Ca vous amuse, la vie? Честно говоря, преподносимые жизнью уроки становились чересчур банальными. Хей, кажется, впервые в жизни был почти рад, когда Рузвельт пожелал оставить его на занимаемом посту, хотя бы потому, что тяготился бы отставкой. Адамса же ждали одни утраты. Правда, с этой стороной воспитания он был прекрасно знаком еще со школьной скамьи. Друзья у власти были для него потеряны, и он достаточно хорошо знал, что такое жизнь, чтобы не предпринимать попыток сохранить их, рискуя потерпеть полное фиаско.
Что касается Рузвельта, дело было абсолютно безнадежным. Шестидесятитрехлетние не могли принимать всерьез сорокатрехлетнего Рузвельта в его прежней ипостаси и не смогли обрести наново в нынешней. Власть в руках человека, наделенного выходящей за пределы нормы энергией, — не шутка, а кому как не друзьям Рузвельта было известно, что его неуемная, бьющая через край энергия далеко выходила за пределы нормы. Рузвельт, более чем любой другой человек, пользовавшийся известностью, выказывал признаки особого примитивного свойства, присущего и высшей материи, — свойства, которое средневековая теория приписывала богу: он был само действие. Теперь, когда он оказался в Белом доме, облеченный неограниченной властью, сочетающейся с безграничной энергией, их отношения старшего с младшим, учителя с учеником были совершенно неприемлемы; иные же были просто невозможны. Даже отношения Рузвельта с Хеем приобрели оттенок фальши, с Адамсом они прекратились сами собой. Исторические параллели не имеют нынче большой цены, но кое-какие из своих первозданных и непреложных законов человеческая природа сохранила, а даже мудрейший из «царедворцев» — сам Луций Сенека, [759] — вероятно, не совсем ясно представлял себе, какую пользу мог бы извлечь из власти своего друга и ученика Клавдия Нерона, пока Нерон, как добрый сын и ученик, не предложил ему, джентльмену за шестьдесят, самому покончить счеты с жизнью. К широкому кругу его познаний добавилось последнее: друг у власти уже не друг — и забывать об этом не следует. А наш седовласый мотылек, порхавший во времена многих мотыльковых правлений, лишь слегка опалив себе крылышки при каждом из них, теперь — хотя и пребывал в состоянии спячки девять из двенадцати месяцев в году — обрел наконец чувство самосохранения, которое, удерживая его на северной стороне Лафайет-сквер, пресекало всякое желание якшаться с президентами и сенаторами, благо он на них достаточно насмотрелся.
759
Сенека, Луций (4 г. до н. э. — 65 г. н. э.) — древнеримский философ-стоик, государственный деятель и драматург.

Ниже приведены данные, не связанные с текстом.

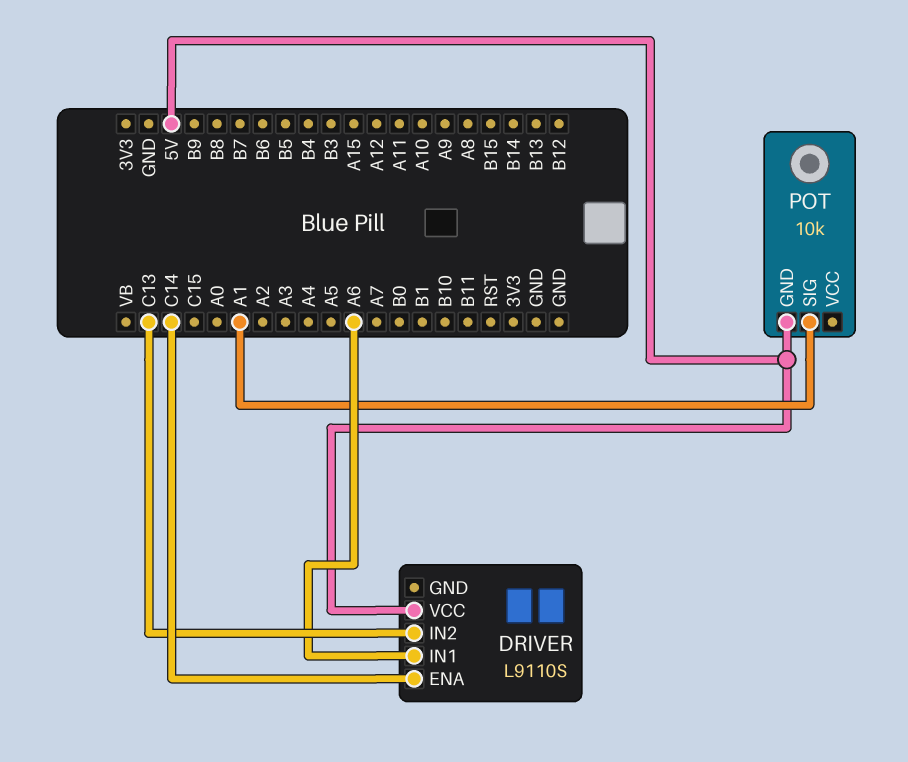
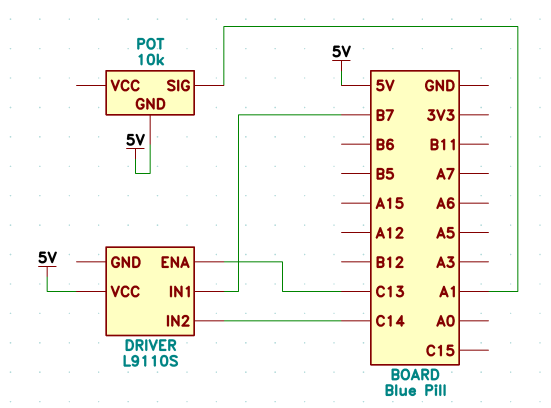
DRIVER pin ENA: C14 -> C13
DRIVER pin IN1: A6 -> B7
DRIVER pin IN2: C13 -> C14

Те, кто стремится извлечь уроки познания в сфере моральных обязательств, неизбежно обманываются, полагая, будто власть в руках друзей принесет им пользу. Если бы Адамса попросили поделиться опытом по этой части, он счел бы своим долгом заявить, что он от подобных ситуаций только проигрывал. Власть — это яд. Ее воздействие на любого президента всегда было пагубно, главным образом потому, что сначала сказывалось в почти болезненном возбуждении, а затем приводило к реакциям и похуже, но также и потому, что ни один человеческий разум не является столь гармоничным, чтобы выдержать напряжение, которое создает обладание неограниченной властью, когда нет ни привычки к ней, ни знания, что это такое, да еще обнаруживается, что на нее посягают своры голодных волков и собак, чья жизнь целиком зависит от того, урвут ли они себе кусок. Рузвельт отличался на редкость прямым характером и руководствовался честными намерениями, но, естественно, жил в состоянии постоянного возбуждения, которое большинство людей вымотало бы за месяц. Первый год своего президенства он находился в такой непрерывной лихорадке, что другу за него становилось страшно. Проблема воздействия неограниченной власти на ограниченный ум президентов стоит внимания: ведь тот же процесс происходит и с другими членами общества, а власть над самим собой, вероятно, имеет свой предел.